I asked her what was wrong, and as gracefully as she could, she tried to explain. It was unclear what had rattled her so deeply. But what was clear, was that she needed to know that someone was on her side. So, I did what any caring woman would have done…I kicked my husband out of his seat, pulled her down next to me, and through a hug and a kiss on the cheek, shared with her all the love that I had received that day.

She opened up a bit more and, with a broken spirit and tear-stained cheeks, revealed that she had been upset by someone in the workplace. She felt the need to assure me that she doesn’t normally get so emotional over work-related matters and that this time it just really got to her. But my feeling is that if she has been placed in this situation on more than one occasion, then is she not entitled to feel? Is she not allowed a moment to lick her wounds? She is a living, breathing being, not a machine.

Some might say that she may have been in the wrong where her job was concerned…that she brought it on herself…maybe that she is a terrible employee. For me, those details were insignificant.

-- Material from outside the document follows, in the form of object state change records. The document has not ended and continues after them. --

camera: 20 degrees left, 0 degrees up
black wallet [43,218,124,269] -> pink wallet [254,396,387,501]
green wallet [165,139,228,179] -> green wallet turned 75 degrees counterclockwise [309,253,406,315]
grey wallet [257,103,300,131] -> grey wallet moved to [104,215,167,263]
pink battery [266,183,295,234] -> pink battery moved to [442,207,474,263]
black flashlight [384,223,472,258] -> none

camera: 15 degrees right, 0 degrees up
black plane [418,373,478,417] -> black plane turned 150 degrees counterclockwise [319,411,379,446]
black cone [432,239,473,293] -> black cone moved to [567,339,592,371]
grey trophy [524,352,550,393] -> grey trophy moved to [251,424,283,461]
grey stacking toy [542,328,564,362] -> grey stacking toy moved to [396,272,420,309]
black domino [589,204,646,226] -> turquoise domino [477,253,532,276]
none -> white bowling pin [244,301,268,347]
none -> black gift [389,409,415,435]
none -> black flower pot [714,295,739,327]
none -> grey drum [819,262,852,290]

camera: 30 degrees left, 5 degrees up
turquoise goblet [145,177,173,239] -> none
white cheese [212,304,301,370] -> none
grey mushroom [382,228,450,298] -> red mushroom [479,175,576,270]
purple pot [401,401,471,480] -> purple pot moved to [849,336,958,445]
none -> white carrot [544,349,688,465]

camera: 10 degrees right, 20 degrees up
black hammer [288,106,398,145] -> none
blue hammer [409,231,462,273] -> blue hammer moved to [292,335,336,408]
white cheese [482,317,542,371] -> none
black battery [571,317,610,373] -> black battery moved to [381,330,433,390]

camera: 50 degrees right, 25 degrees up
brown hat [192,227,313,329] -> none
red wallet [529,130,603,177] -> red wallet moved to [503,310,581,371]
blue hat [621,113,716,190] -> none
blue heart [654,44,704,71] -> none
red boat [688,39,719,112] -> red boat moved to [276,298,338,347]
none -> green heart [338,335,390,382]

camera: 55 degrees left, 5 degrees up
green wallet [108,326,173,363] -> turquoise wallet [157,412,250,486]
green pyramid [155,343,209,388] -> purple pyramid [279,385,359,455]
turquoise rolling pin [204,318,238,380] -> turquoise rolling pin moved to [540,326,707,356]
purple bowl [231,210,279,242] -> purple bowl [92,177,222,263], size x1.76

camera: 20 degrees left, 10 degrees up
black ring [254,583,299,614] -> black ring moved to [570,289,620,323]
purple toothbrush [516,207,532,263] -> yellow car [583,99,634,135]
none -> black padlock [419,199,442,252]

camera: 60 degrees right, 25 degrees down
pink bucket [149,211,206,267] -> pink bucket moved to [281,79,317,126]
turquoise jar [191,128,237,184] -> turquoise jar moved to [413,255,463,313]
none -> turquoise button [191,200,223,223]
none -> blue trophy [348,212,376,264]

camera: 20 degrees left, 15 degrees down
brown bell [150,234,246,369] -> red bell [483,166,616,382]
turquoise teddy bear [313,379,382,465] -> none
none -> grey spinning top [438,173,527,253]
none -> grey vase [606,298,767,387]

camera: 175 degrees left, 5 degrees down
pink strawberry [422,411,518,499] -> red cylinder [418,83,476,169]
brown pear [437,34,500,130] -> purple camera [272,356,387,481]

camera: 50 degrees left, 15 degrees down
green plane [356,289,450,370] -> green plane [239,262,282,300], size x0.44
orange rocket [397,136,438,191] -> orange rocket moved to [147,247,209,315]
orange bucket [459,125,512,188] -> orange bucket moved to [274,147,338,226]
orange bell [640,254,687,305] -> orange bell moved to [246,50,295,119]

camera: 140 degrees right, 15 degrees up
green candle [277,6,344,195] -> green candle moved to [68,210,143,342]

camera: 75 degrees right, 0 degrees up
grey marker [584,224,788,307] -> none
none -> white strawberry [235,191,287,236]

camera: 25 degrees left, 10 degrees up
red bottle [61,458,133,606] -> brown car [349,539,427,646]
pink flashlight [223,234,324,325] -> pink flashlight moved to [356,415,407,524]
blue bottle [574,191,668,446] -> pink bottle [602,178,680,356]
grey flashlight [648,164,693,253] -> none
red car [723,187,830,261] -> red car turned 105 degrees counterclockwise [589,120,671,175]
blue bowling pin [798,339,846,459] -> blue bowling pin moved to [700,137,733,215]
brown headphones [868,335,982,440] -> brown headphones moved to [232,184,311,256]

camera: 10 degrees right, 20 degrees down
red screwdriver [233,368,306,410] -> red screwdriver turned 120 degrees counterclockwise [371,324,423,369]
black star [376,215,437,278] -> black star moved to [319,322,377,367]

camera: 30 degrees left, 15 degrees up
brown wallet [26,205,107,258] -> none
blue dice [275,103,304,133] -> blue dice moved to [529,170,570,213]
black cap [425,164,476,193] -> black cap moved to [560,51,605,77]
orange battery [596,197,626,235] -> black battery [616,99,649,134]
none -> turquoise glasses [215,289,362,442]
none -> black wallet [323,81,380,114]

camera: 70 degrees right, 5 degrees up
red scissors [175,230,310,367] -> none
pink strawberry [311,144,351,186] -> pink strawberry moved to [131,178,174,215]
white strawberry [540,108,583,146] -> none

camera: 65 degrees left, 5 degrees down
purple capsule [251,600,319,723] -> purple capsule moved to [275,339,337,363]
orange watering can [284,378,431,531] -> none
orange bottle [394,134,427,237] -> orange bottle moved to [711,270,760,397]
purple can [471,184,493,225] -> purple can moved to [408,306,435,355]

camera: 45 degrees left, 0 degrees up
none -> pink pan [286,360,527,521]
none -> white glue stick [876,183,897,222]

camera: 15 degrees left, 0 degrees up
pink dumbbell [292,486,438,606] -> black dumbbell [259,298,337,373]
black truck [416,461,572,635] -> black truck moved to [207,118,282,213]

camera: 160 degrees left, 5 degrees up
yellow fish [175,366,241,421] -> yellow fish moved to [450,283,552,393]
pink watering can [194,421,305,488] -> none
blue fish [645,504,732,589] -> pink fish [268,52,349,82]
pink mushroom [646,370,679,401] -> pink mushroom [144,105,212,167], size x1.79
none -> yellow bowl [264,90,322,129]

All that mattered was the shattered, insecure, distressed young lady before me. She needed to be nurtured. She needed a safe place…a place of protection. Protection from what was not my concern. And though our paths may never cross again and I will never know what happened to cause her such sadness, my only concern was to be the keeper for whom she longed.

My point here is this…We don’t know what may be going on in someone else’s world and how that situation may spill over into other areas of their lives. We don’t know their pain, their loss, their sorrow, or their fears.

And the truth is, we don’t need to know these things: we just need to know that they exist.

If we practice patience, empathy, understanding, and kindness; then we will be able to hold our heads high, look into the mirror and say…

I am My Sister’s Keeper, and That’s All I Need to Know!